Find design inspiration at these 6 restaurants designs as chosen by Livingetc
While everyone else in a restaurant is Instagramming their food, here at Livingetc we’re busy taking notes on the interior design, finding style tips that we can take home (along with a doggy bag).
In the pink at The Gallery Restaurant at Sketch
Not since the late, great Barbara Cartland have we seen pink worked so successfully. Here it’s exuberantly mashed up with Great Gatsby-via-Biba style to give the ultimate palate cleanser. Designer India Madhavi’s chic combo of herringbone tiled floor, copper highlights and those sponge-finger-like chairs say glam, glam, glam! David Shrigley‘s deadpan, monochrome art adds a savoury edge.
Bringing the outdoors in at The Ivy Chelsea Garden
Houseplant haters look away now. London icon The Ivy‘s latest outpost is a green-fingered celebration of flora and fauna. From the jungle-like ceiling and vegetal motifs on the lighting to some very covetable plants, it’d probably get gold at the Chelsea Flower Show. Wrought iron and Lloyd Loom-style woven chairs create a relaxed Mediterranean air.
Nautical but nice at Rotorino
All aboard the good ship Rotorino with its porthole mirrors, reclaimed industrial lighting and that cocooning, curved wooden ceiling. The palette’s a warmed-up nautical, think Seventies sepia with graphic tiled walls that create interest and add depth to the space. Thankfully, it doesn’t lilt… or not at least until you’ve worked your way through the speciality Lambrusco wine list. Anchors away!

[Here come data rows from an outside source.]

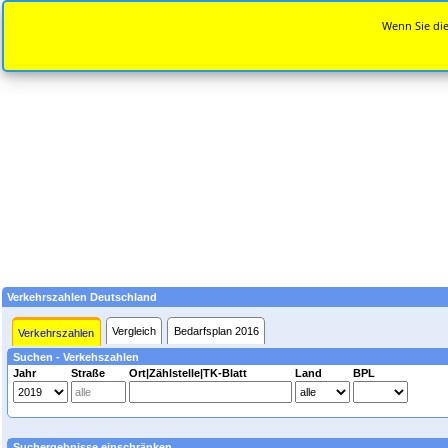
Wenn Sie die
Verkehrszahlen Deutschland
Vergleich
Bedarfsplan 2016
Verkehrszahlen
Suchen - Verkehszahlen
Jahr
Straße
Ort|Zählstelle|TK-Blatt
Land
BPL
Suchergebnisse einschränken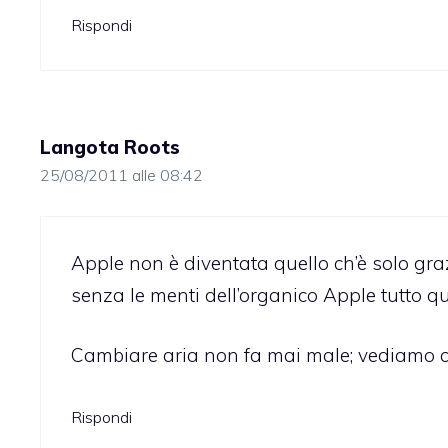
Rispondi
Langota Roots
25/08/2011 alle 08:42
Apple non è diventata quello ch’è solo g
senza le menti dell’organico Apple tutto 
Cambiare aria non fa mai male; vediamo 
Rispondi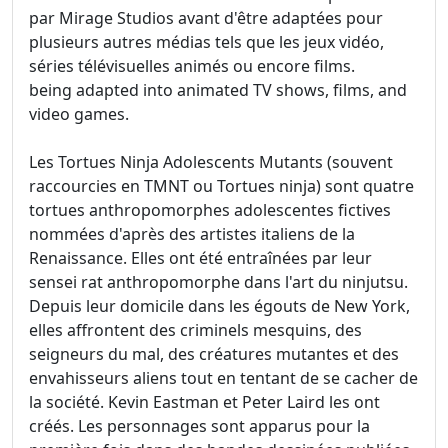
par Mirage Studios avant d'être adaptées pour
plusieurs autres médias tels que les jeux vidéo,
séries télévisuelles animés ou encore films.
being adapted into animated TV shows, films, and
video games.
Les Tortues Ninja Adolescents Mutants (souvent
raccourcies en TMNT ou Tortues ninja) sont quatre
tortues anthropomorphes adolescentes fictives
nommées d'après des artistes italiens de la
Renaissance. Elles ont été entraînées par leur
sensei rat anthropomorphe dans l'art du ninjutsu.
Depuis leur domicile dans les égouts de New York,
elles affrontent des criminels mesquins, des
seigneurs du mal, des créatures mutantes et des
envahisseurs aliens tout en tentant de se cacher de
la société. Kevin Eastman et Peter Laird les ont
créés. Les personnages sont apparus pour la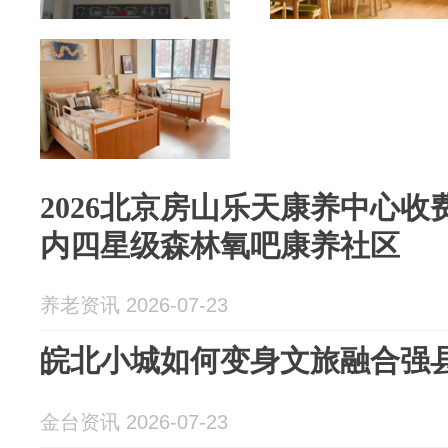
2026北京房山乐天康养中心收
内四星级森林氧吧康养社区
养老资讯 2026-07-23
皖北小城如何变身文旅融合强
金台资讯 2026-07-23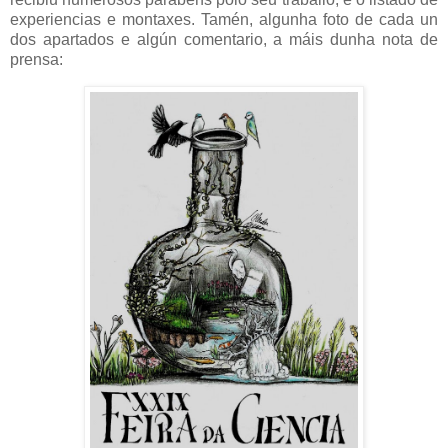
experiencias e montaxes. Tamén, algunha foto de cada un
dos apartados e algún comentario, a máis dunha nota de
prensa: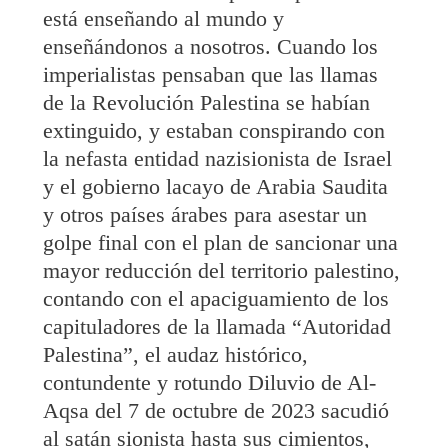
está enseñando al mundo y
enseñándonos a nosotros. Cuando los
imperialistas pensaban que las llamas
de la Revolución Palestina se habían
extinguido, y estaban conspirando con
la nefasta entidad nazisionista de Israel
y el gobierno lacayo de Arabia Saudita
y otros países árabes para asestar un
golpe final con el plan de sancionar una
mayor reducción del territorio palestino,
contando con el apaciguamiento de los
capituladores de la llamada “Autoridad
Palestina”, el audaz histórico,
contundente y rotundo Diluvio de Al-
Aqsa del 7 de octubre de 2023 sacudió
al satán sionista hasta sus cimientos,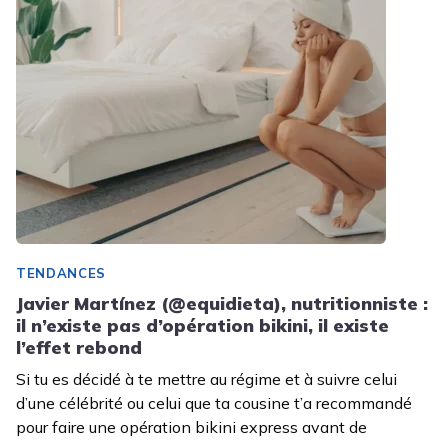
TENDANCES
Javier Martínez (@equidieta), nutritionniste :
il n’existe pas d’opération bikini, il existe
l’effet rebond
Si tu es décidé à te mettre au régime et à suivre celui
d’une célébrité ou celui que ta cousine t’a recommandé
pour faire une opération bikini express avant de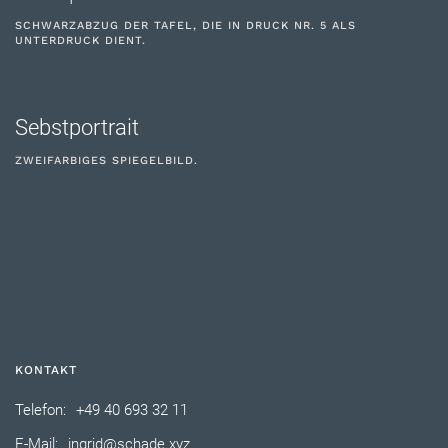
SCHWARZABZUG DER TAFEL, DIE IN DRUCK NR. 5 ALS
UNTERDRUCK DIENT.
Sebstportrait
ZWEIFARBIGES SPIEGELBILD.
KONTAKT
Telefon:
+49 40 693 32 11
E-Mail:
ingrid@schade.xyz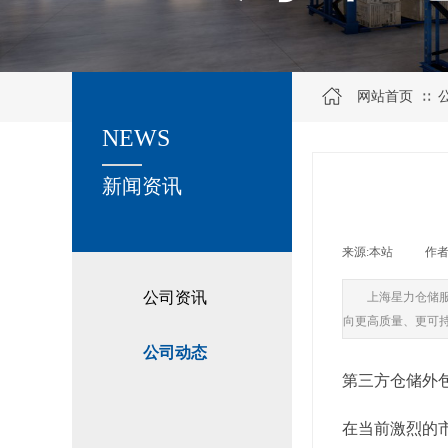
网站首页
∷
NEWS
关于我们
新闻资讯
来源:
本站
|
作者
公司资讯
上海星力仓储
向更高质量、更可
公司动态
第三方仓储外
在当前激烈的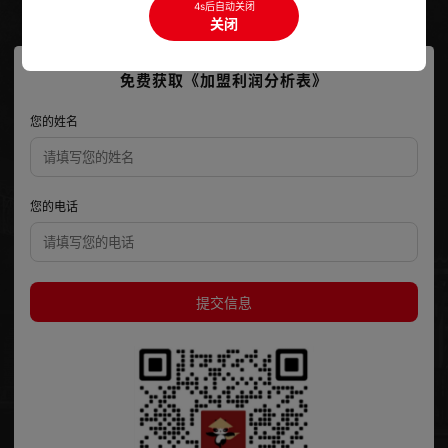
4s后自动关闭
成都市锦江区东大路16号HFC汇信财富中心39楼
关闭
免费获取《加盟利润分析表》
您的姓名
您的电话
提交信息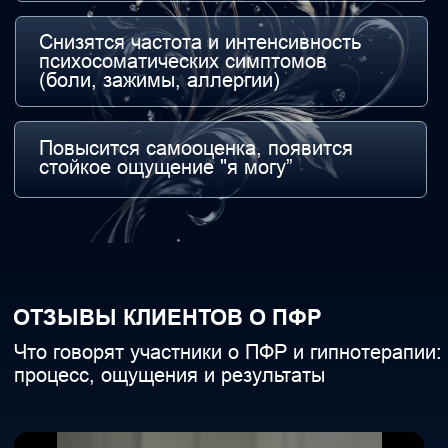
разбудить в человеке спящий Свет и Любовь,
разжечь в нём внутренний Огонь, оживить его
уверенность в себе, силу, значимость, чувство
собственной ценности, пробудить потенциал
сверхспособностей, данный ему по праву
рождения: через его осознанность, телесную
мудрость, включенность в поток. Без привязок,
обязательств и внешних систем.
ИП Ласточкина Татьяна Ивановна
ИНН 526300116317
ОГРНИП 325527500056482
Каналы в Telegram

Hang it all at the Berners Tavern
When it comes to making a statement, more is definitely more. Not content with being a gigantic room that’s topped with the most elaborate coffered plaster ceiling, the not-very-tavern-like Tavern goes large with its art too. Walls are crowded with elaborate frames in a 19th-century style that’s as busy as the bar on a Friday night.
Mixing up the florals at Bourne & Hollingsworth Buildings
Inspired by the faded glamour of a country house estate, Bourne & Hollingsworth Buildings revisits the traditional conservatory with white painted walls and a profusion of old-school spider plants and ferns. The twist in the tale is a winning hotchpotch of bold floral fabrics that add a sprinkling of Carmen Miranda.
Get down with upcycling at Grain Store
It was the colanders as plant pots that first caught our eye, but Russell Sage’s design for this former industrial warehouse has a lot more tricks up its sleeve deconstructing this and upcycling that. Windsor chairs become bar stools, scaffolding pipes are turned into bar supports and an old pram doubles as a drinks trolley. Mismatched chairs get a crisp white coat of paint and simple sheets of coloured Perspex punctuate the bares-all ceiling.